Beware when comparing Niftis // My digital scribbles

This post is mostly a warning to my future self: When comparing niftis, be aware that nii.gz files will differ even if the compressed data does not. That is because gzip stores the input filename and timestamp, along with the data inside the .gz file.

I stumbled upon this while trying to make sure that different tools are creating the same niftis out of the raw DICOMs. Actually, it was even simpler. I was comparing whether the manual conversion with dcm2niix and using datalad-hirni - which internally uses heudiconv as a wrapper around dcm2niix - gave the same output.

Hirni does a lot of additional work to ensure that only anonymized data end up in the final bids data repository and its git history. However, in the current case I want to import fMRI data from mice where such concerns are irrelevant. The additional time needed during the import via hirni didn’t seem to be worth it. So, as long as the final files are the same, I could rename & move them into the correct bids structure “by hand”.

I simply wanted to compared the nii.gz files. The simplest comparison I could think of was to calculate the md5sum. The checksums differed. So was this difference due to different data or different header portion of the niftis?

This is were my little Alice in Wonderland trip down the rabbit hole started. First looking at the header information - this is were many DICOM-to-Nifti conversion tools might somewhat disagree. DICOM files can apparently contain more metadata than Niftis. In addition, Scanner manufacturers apparaently also disagree about into which exact field of the DICOM header to write which information (This is a common warning on many conversion tools' homepages..).

But no tool I tried seemed to suggest that my headers were different. And non seemed to suggest that the data-array was different either!

Given that the Nifti-header-spec I found suggested that some portions of it were not being used (but present for compatibility with a previous fileformat - Analyze 7.5), I still thought that some portion of these chunks might be different and being simply ignored by the tools I used to check the headers. This would be, after all, a reasonable approach, given that those bytes are strictly speaking unused in the nifti fileformat definition. Maybe one of the tools could use those portions to store additional info. Also, a binary comparison of the nii.gz files suggested that it was the very first few bytes that differed.

I even went to alter the niftiinfo function and the underlying niftiImage class in MatLab to include those chunks of the header into the parts which get shown to the user. During that process, I felt somewhat vindicated. My hunch had been confirmed: they simply ignored those chunks of the header and simply continued reading the file after skipping those bytes. But even after I added them, those bytes were still the same. How could that be?

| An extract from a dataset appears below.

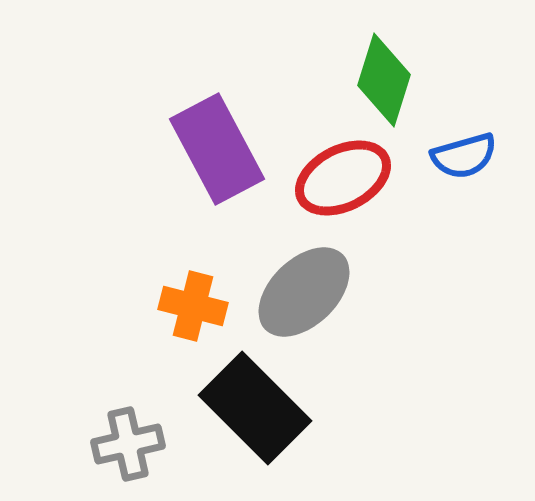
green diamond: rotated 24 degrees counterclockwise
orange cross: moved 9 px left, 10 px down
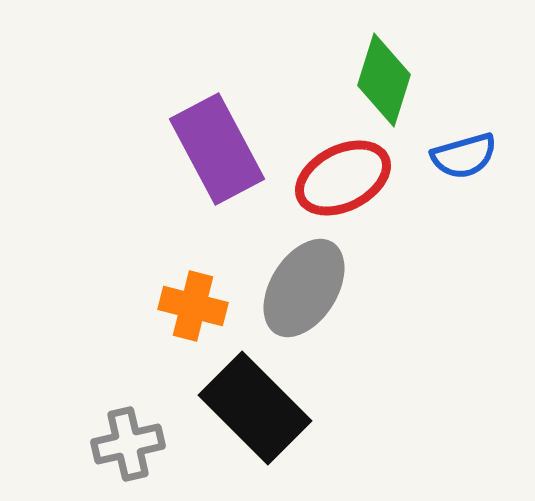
gray ellipse: moved 4 px up; rotated 14 degrees counterclockwise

Well, because they all handled the nii.gz by first unzipping them and then reporting the content (metadata & data). Simply because I wanted to have a simpler time typing those filenames - I had selected the most important nifti-file for that project for my trip through Alice’s Wonderland - I copied them into a dedicated folder. I also thought of unzipping them for convenience. And for some reason, I decided to make sure that there was still problem and calculated the checksums of the unzipped files. But to my surprise they were the same!

Did I copy the wrong files? After making sure to restore the original nii.gz. from the git history - I had committed the manually created files too, in addition to what hirni would put into the annex anyway - I recopied and unzipped the files once more with the same result. But calculating the checksums of the gzipped files still gave different results - even though the filesize was the same!

A short google search later, I had learnt that gzip adds timestamps and the input filenames into the compressed file too, in addition to the content itself. This can be turned off, but it’s on by default… Well I have learnt something new: do not compare gz files, unless you really want them to be identical. If you care only about the content being identical, make sure to compare the content, not the compress archive.